La relecture des lames de la pièce de thyroïdectomie et un complément d’immunomarquage anticalcitonine ne retrouveront
pas de foyer de carcinome médullaire de la thyroïde.
Supplémentation potassique et initiation d’un traitement par
kétoconazole permettront d’améliorer transitoirement la situation. En dépit de ce traitement, monsieur J.V. décédera trois
mois plus tard dans un tableau de syndrome de Cushing galopant.

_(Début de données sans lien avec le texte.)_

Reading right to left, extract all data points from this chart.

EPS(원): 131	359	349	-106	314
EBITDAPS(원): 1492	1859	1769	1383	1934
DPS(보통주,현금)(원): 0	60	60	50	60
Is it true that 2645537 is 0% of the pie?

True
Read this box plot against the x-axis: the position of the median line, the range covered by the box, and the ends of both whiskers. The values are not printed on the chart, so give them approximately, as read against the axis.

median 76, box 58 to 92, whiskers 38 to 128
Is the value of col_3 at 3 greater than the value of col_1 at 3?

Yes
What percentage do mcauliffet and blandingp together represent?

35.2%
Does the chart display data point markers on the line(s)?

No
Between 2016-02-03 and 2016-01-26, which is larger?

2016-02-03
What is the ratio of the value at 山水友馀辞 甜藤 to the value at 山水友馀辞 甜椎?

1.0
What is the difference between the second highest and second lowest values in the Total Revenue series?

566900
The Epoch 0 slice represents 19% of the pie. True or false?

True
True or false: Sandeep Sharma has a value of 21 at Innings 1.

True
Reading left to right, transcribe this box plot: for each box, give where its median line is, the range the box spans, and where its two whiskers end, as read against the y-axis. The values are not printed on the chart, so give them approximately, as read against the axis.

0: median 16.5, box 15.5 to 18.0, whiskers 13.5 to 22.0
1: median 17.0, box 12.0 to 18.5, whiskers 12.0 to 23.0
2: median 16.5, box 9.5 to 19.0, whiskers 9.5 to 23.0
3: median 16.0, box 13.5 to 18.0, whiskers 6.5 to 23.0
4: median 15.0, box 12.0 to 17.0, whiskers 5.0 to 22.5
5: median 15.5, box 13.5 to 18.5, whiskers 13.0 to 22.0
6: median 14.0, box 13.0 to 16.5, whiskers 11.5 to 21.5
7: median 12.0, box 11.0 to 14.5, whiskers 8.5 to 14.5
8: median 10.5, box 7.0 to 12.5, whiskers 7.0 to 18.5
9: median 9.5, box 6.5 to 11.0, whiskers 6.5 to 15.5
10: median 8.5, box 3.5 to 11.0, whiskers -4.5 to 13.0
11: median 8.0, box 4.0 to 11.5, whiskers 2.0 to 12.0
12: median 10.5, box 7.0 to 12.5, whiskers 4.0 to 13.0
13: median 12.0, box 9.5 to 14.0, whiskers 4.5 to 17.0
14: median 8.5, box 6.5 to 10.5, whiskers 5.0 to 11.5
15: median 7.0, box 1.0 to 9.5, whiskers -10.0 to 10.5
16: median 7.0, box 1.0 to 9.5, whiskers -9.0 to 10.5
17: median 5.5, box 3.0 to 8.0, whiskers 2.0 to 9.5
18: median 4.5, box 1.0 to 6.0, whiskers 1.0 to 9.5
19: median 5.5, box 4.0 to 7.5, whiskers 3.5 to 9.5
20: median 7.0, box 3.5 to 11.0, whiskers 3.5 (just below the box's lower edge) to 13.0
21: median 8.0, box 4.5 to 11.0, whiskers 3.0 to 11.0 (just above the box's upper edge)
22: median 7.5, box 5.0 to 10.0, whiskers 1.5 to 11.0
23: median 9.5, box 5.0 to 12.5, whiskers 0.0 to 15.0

Cette observation montre qu’un carcinome médullaire de la
thyroïde peut s’accompagner, au moins initialement, d’un taux
normal de calcitonine (1) ou se développer sur un moignon
thyroïdien résiduel après thyroïdectomie subtotale bilatérale ;
elle met aussi en évidence que l’apparition d’un syndrome de
Cushing paranéoplasique (2) représente un tournant évolutif
du carcinome médullaire, tournant après lequel il se situe audessus des ressources thérapeutiques curatrices possibles.
Références
1. Cohen R, Campos JM, Salaun C et al.Preoperative calcitonin levels are predictive of turn or size and postoperative calcitonin normalization in medullary
thyroid carcinoma. Groupe d’étude des tumeurs à calcitonine (GETC). J Clin
Endocrinol Metab 2000 ; 85 : 919-22.
2. Smallridge RC, Bourne K, Pearson BW et al. Cushing’s syndrome due to
medullary carcinoma : diagnosis by proopiomelanocortin messenger ribonucleic acid in situ hybridization. J Clin Endocrinol Metab 2003 ; 88 : 4565-8.